Burnishing or bedding in new brakes
 
I learned a lot on another thread on rotor warping and the real problem. While having always bedded in new replaced brakes, after reading that thread, a couple of questions come to mind.

1. Do auto manufactures bed in the brakes on new cars. My last new car had almost half a mile on it...hardly enough to bed in brakes.

2. Why does every owners manual of every car I have owned (lots) say:
a: Avoid making hard stops for the first 200 miles.
b: During this time your new brake linings are not yet worn in.
c: Hard stops with new lining can mean premature wear.
e. Follow this break-in guideline every time you get new brakes.
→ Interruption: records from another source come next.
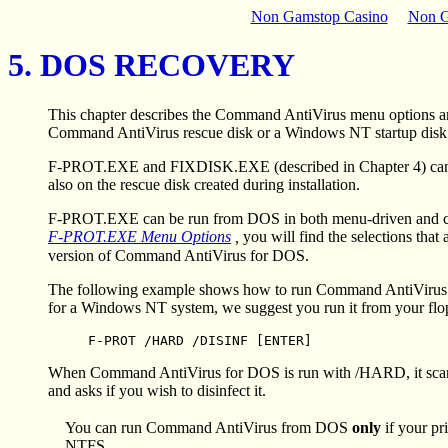
Non Gamstop Casino
Non G
5. DOS RECOVERY
This chapter describes the Command AntiVirus menu options a
Command AntiVirus rescue disk or a Windows NT startup disk a
F-PROT.EXE and FIXDISK.EXE (described in Chapter 4) can be u
also on the rescue disk created during installation.
F-PROT.EXE can be run from DOS in both menu-driven and comma
F-PROT.EXE Menu Options
,
you will find the selections th
version of Command AntiVirus for DOS.
The following example shows how to run Command AntiVirus f
for a Windows NT system, we suggest you run it from your flopp
F-PROT /HARD /DISINF [ENTER]
When Command AntiVirus for DOS is run with /HARD, it scans th
and asks if you wish to disinfect it.
You can run Command AntiVirus from DOS
only
if your pr
NTFS.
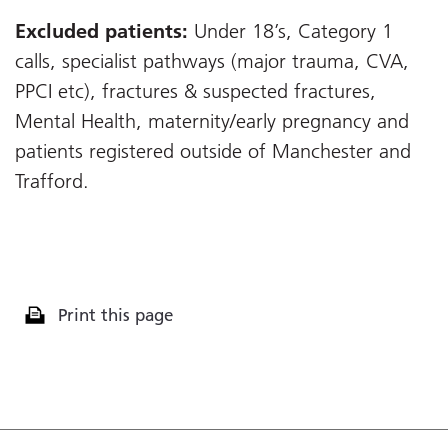
Excluded patients:
Under 18’s, Category 1
calls, specialist pathways (major trauma, CVA,
PPCI etc), fractures & suspected fractures,
Mental Health, maternity/early pregnancy and
patients registered outside of Manchester and
Trafford.
Print this page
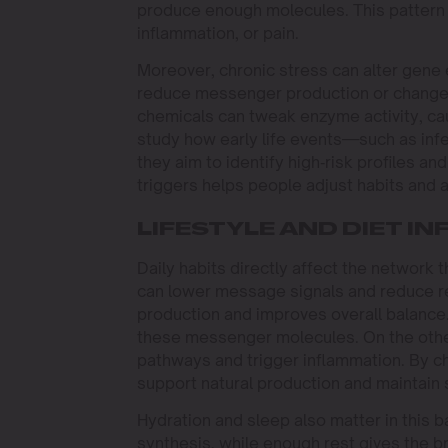
produce enough molecules. This pattern 
inflammation, or pain.
Moreover, chronic stress can alter gene
reduce messenger production or change r
chemicals can tweak enzyme activity, ca
study how early life events—such as inf
they aim to identify high‑risk profiles a
triggers helps people adjust habits and 
LIFESTYLE AND DIET I
Daily habits directly affect the network
can lower message signals and reduce rec
production and improves overall balance. 
these messenger molecules. On the oth
pathways and trigger inflammation. By ch
support natural production and maintain 
Hydration and sleep also matter in this 
synthesis, while enough rest gives the b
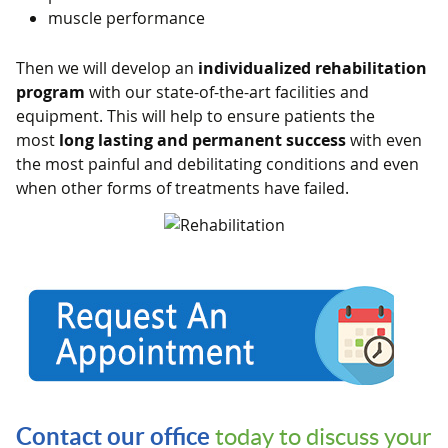
muscle performance
Then we will develop an
individualized rehabilitation
program
with our state-of-the-art facilities and
equipment. This will help to ensure patients the
most
long lasting and permanent success
with even
the most painful and debilitating conditions and even
when other forms of treatments have failed.
Contact our office
today to discuss your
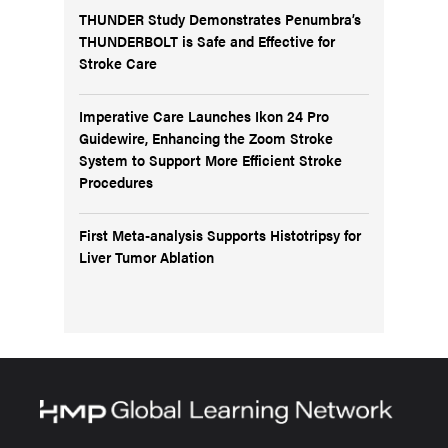
THUNDER Study Demonstrates Penumbra’s
THUNDERBOLT is Safe and Effective for
Stroke Care
Imperative Care Launches Ikon 24 Pro
Guidewire, Enhancing the Zoom Stroke
System to Support More Efficient Stroke
Procedures
First Meta-analysis Supports Histotripsy for
Liver Tumor Ablation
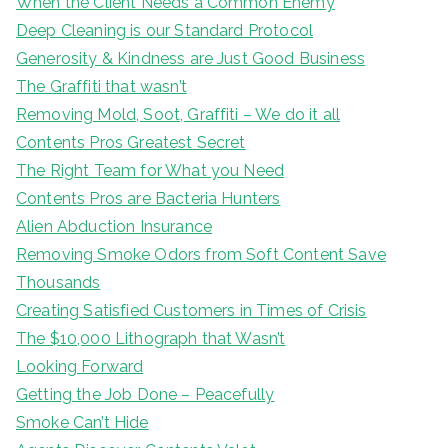
When the Client Needs a Common Enemy
Deep Cleaning is our Standard Protocol
Generosity & Kindness are Just Good Business
The Graffiti that wasn’t
Removing Mold, Soot, Graffiti – We do it all
Contents Pros Greatest Secret
The Right Team for What you Need
Contents Pros are Bacteria Hunters
Alien Abduction Insurance
Removing Smoke Odors from Soft Content Save
Thousands
Creating Satisfied Customers in Times of Crisis
The $10,000 Lithograph that Wasn’t
Looking Forward
Getting the Job Done – Peacefully
Smoke Can’t Hide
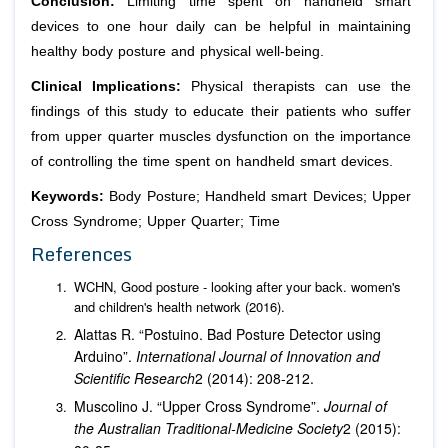
Conclusion:
Limiting time spent on handheld smart
devices to one hour daily can be helpful in maintaining
healthy body posture and physical well-being.
Clinical Implications:
Physical therapists can use the
findings of this study to educate their patients who suffer
from upper quarter muscles dysfunction on the importance
of controlling the time spent on handheld smart devices.
Keywords:
Body Posture; Handheld smart Devices; Upper
Cross Syndrome; Upper Quarter; Time
References
WCHN, Good posture - looking after your back. women's
and children's health network (2016).
Alattas R. “Postuino. Bad Posture Detector using
Arduino”.
International Journal of
Innovation and
Scientific Research
2 (2014): 208-212.
Muscolino J. “Upper Cross Syndrome”.
Journal of
the Australian Traditional-Medicine Society
2 (2015):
Doesn't the owners manual go against the practice of making several hard stops to bed in new brakes?

Just askin' :)

ukrkoz 10-24-2012 09:05 PM

it's not really simply making several hard stops. what you are accomplishing is raising rotors' temperature to above 300 degrees, at whuch point, pad material plastifies an embeds itself into the very outer metal layer on rotor. you are not reshaping anything. you creating two smooth high friction layers.
same could have been accomplished on a lathe. that's what they do with ceramic bedding, when they spin rotors very fast on a lathe type machine, then press ceramic material into them. rotors virtually turn red hot, and that embeds ceramic material into metal.
but, you may rightfully say - well, manual says this or that. sure does. thing is, manuals are practically written by lawyers. entire sections are nothing but manufacturer protection. they sure don't want you to jockey car and iff something in it, suing them, or fixing it for you.
same time, I was told that car jockeys, folks that move cars at the factories, drive the hell out of them. it not only beds rotors but, also, supposed to set piston rings into cylinders better. wise men still recommend replacing factory oil right away, as it's known to have metal shards in it due to initial engine break in.
oh, and anywhere you look online - everyone has same - and from various sources - break in procedure for new rotors and pads.

47_47 10-25-2012 07:03 AM

This is what Bendix recommends.
http://www.brakeandfrontend.com/issu...ontentid=40440
I was taught to make a moderate stops from 40 mph to about 10 mph. Drive the car for a 1/4 to 1/2 mile, and repeat 3-4 times. I guess the aim is to get the brakes to temp, without overheating.

polarzak 10-25-2012 06:13 PM

Thanks ukrkoz. Makes sense to me. Thanks 47 47. More good reading.

ukrkoz 10-25-2012 09:33 PM

Quote:

Originally Posted by 47_47 (Post 1037585)
This is what Bendix recommends.
http://www.brakeandfrontend.com/issu...ontentid=40440
I was taught to make a moderate stops from 40 mph to about 10 mph. Drive the car for a 1/4 to 1/2 mile, and repeat 3-4 times. I guess the aim is to get the brakes to temp, without overheating.

Exactly. 50 down to 15, or 45 down to 10. rapid accelerations, hard stops, with consecutive acceleration and stop again.
Also, for next few minutes after done, complete stop and halt should be avoided, as rotors are still hot, and that creates local pad material bonds to rotor.
look at your rotors. see those "crack" looking lines on them? that's actually pad material stuck on rotors, after you rushed to the red light, then hit the brakes and held them.
some, also, find a nice long steep hill, speed up at the top, and drag brakes all the way down to the hill foot. has to be a mile or so.